→ **Directive**: Please list each line in the records that contains the word "Processos".
>>
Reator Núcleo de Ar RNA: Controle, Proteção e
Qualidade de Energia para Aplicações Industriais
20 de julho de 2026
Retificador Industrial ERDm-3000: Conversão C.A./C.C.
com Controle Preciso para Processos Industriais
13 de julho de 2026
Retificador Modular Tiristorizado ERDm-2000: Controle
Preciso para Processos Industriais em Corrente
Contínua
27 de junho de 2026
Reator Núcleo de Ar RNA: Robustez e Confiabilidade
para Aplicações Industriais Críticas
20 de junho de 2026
<<
→ **Reply to the exercise**:
com Controle Preciso para Processos Industriais
Preciso para Processos Industriais em Corrente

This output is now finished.